SLM 602 – Case Studies in Sustainability and Innovation

This seminar course will provide the learners with the opportunity to discuss, critique and apply core concepts, principles, and practices of sustainability to case studies in leisure. The focus is on critical thinking and the analysis of the mission and practices of public institutions, nonprofits (i.e./NGO’s) and commercial enterprises and their effort to advance social, economic, and environmental policy and practices. This course also includes one week of field work in a case study region to learn about the complexities involved in bringing about sustainability.

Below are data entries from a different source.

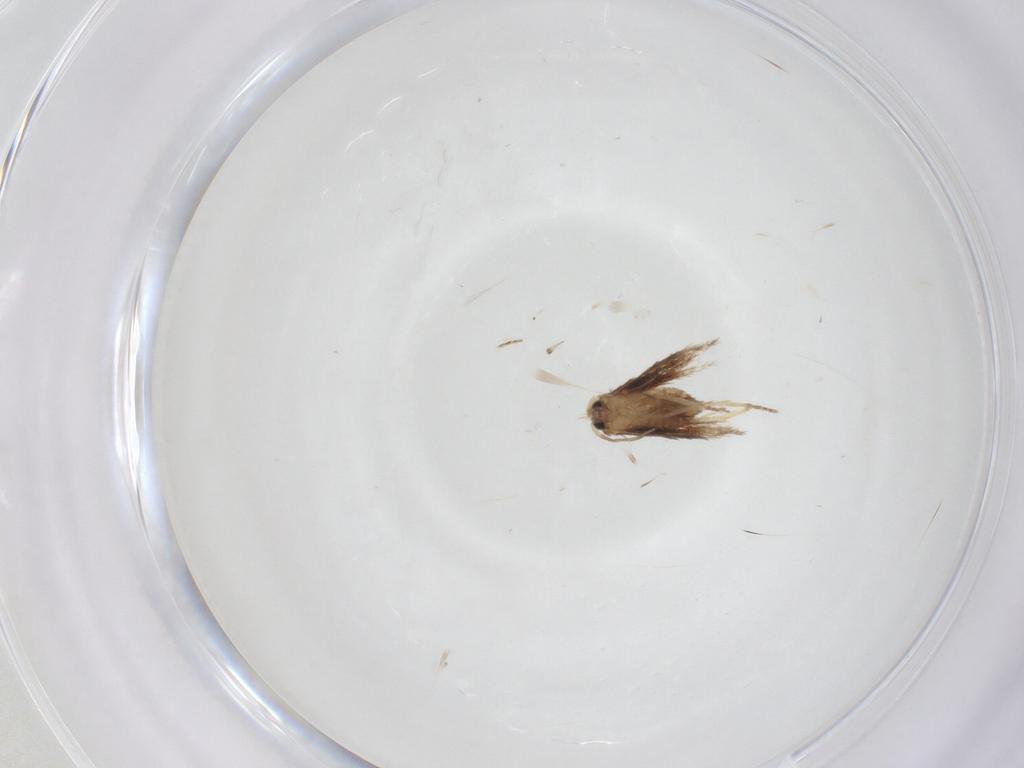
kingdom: Animalia
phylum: Arthropoda
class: Insecta
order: Lepidoptera
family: Nepticulidae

SLM 603 – Knowledge Creation and Mobilization I

This course will allow learners to explore the various ways in which knowledge is created and mobilized to different stakeholders in the leisure system. Learners will understand the research process from conceptualization of a research project to mobilization (sharing and action). Learners will discuss methodological issues by analyzing case studies where they have been employed. Students will begin work on their thesis by developing a research “concept proposal” which identifies literature, gaps and potential research questions.

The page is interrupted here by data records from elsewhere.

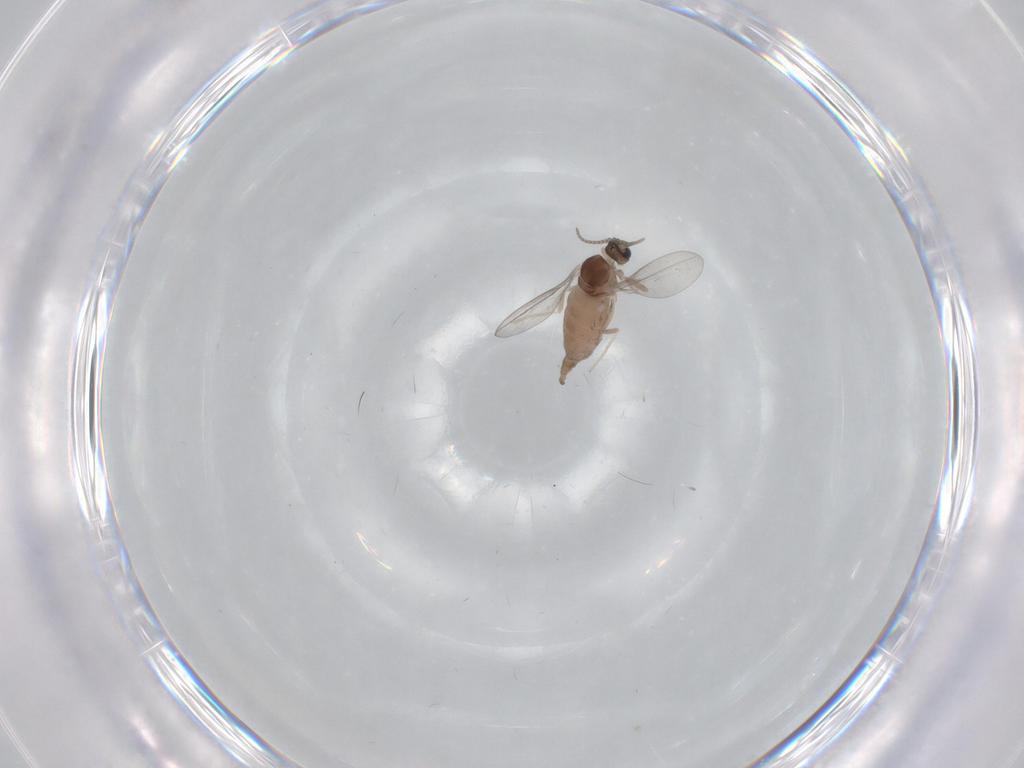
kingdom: Animalia
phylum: Arthropoda
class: Insecta
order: Diptera
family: Cecidomyiidae
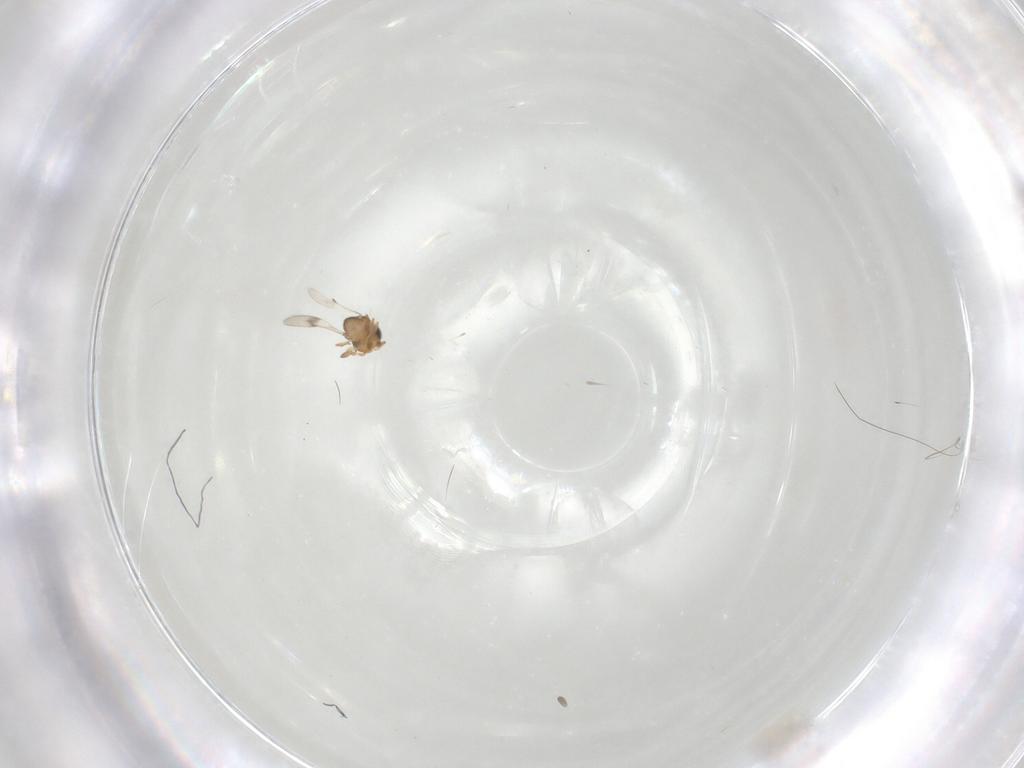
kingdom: Animalia
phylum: Arthropoda
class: Insecta
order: Hymenoptera
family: Scelionidae
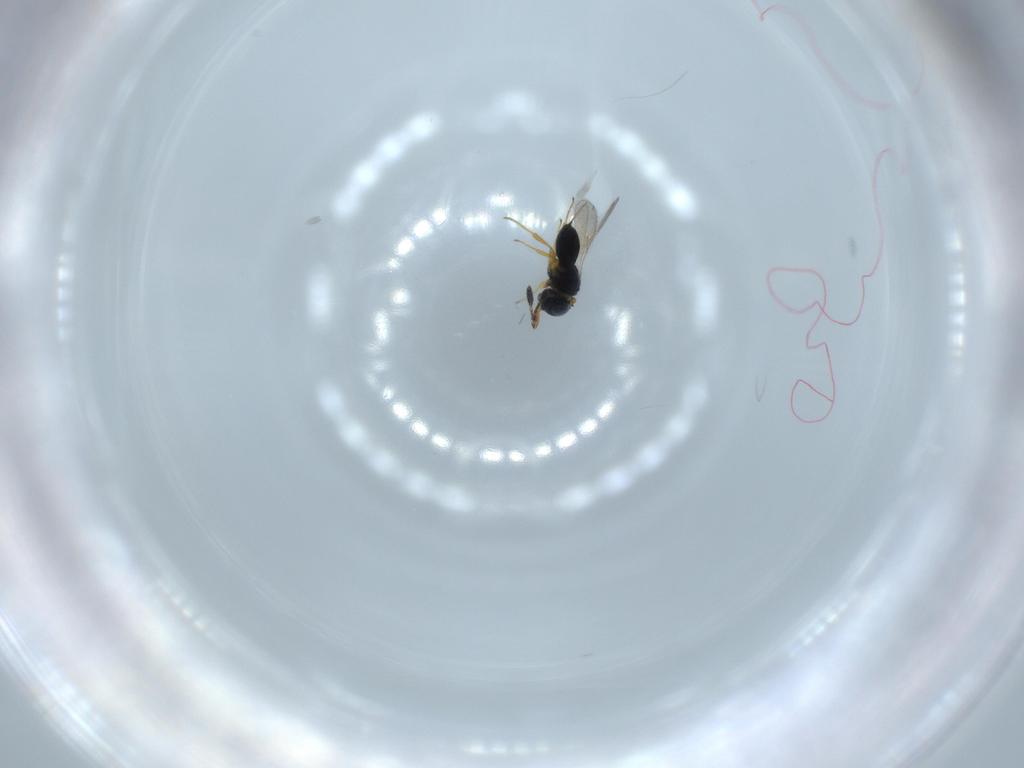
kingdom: Animalia
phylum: Arthropoda
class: Insecta
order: Hymenoptera
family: Scelionidae
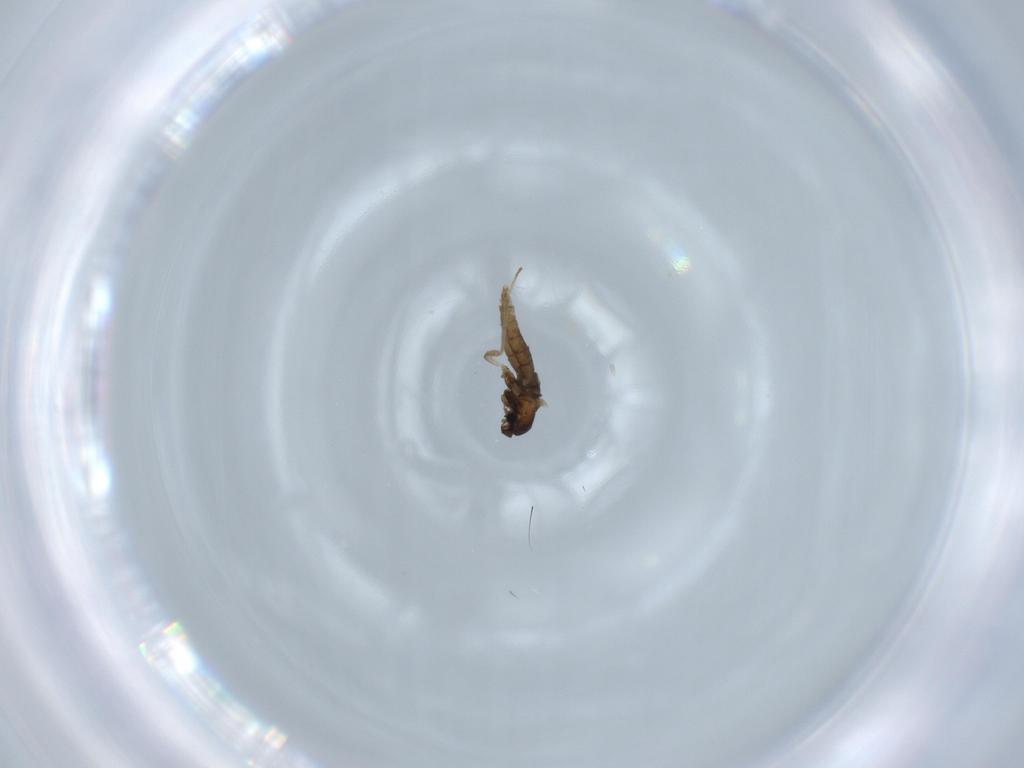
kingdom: Animalia
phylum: Arthropoda
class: Insecta
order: Diptera
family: Cecidomyiidae
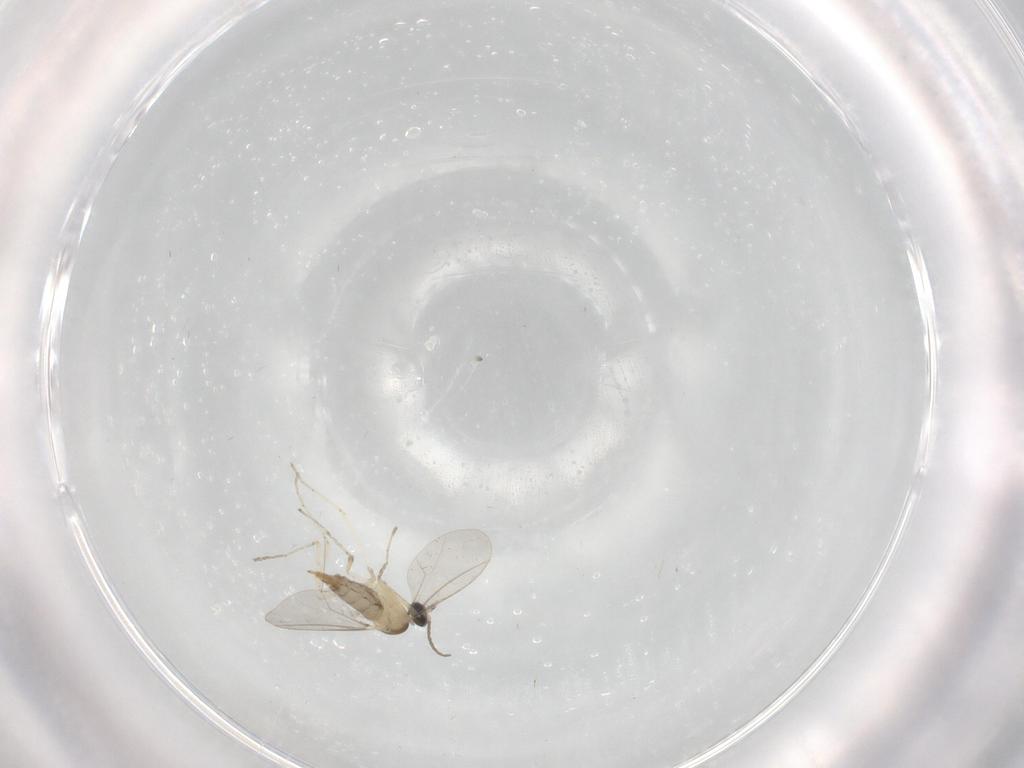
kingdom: Animalia
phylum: Arthropoda
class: Insecta
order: Diptera
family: Cecidomyiidae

SLM 604 – Influencing Change Towards Sustainability

This seminar course provides an opportunity for learners to understand how to influence change towards sustainability in communities and organizations. Learners will be exposed to theories on change, innovation, human behavior, and collaboration. Strategies to influence change focus on community development, leadership, collaboration and partnerships and strategic planning.

SLM 605 – Knowledge Creation and Mobilization II

This course will build upon the basis of research methods developed in SLM 603. Students will develop analytical techniques and methods for effectively analyzing, moving and sharing knowledge. Building on the concept piece produced in the previous knowledge creation course, emphasis will also be placed on aiding in the development a research proposal for use in the thesis component of the program. This course will provide a framework for students to discuss, critique, improve and present the research proposals they are developing with their advisory teams. Students will participate in seminars to share progress on their proposal including insights from literature, issues in design, and integration of ethics.

SLM 606 – Field Experience

This course will allow learners to apply the lens of sustainability concepts and theories from the classroom setting to a “real world” setting. Learners will travel to, and engage in, a project where theme includes sustainability and the opportunity to working with a diversity of stakeholders. The field experience will require each student to prepare a detailed study plan, identify evaluative criteria to measure outcomes, and set out the strategy for dissemination/presentation to other students completing the course.

SLM 607 – Thesis

This course represents the writing and oral defense of original thesis research that demonstrates a set of the learning outcomes noted in the proposal. These outcomes include analytical and critical thinking skills, an in-depth understanding of a specific sustainability issue, area, or topic, and a capacity to apply the process of knowledge creation and mobilization.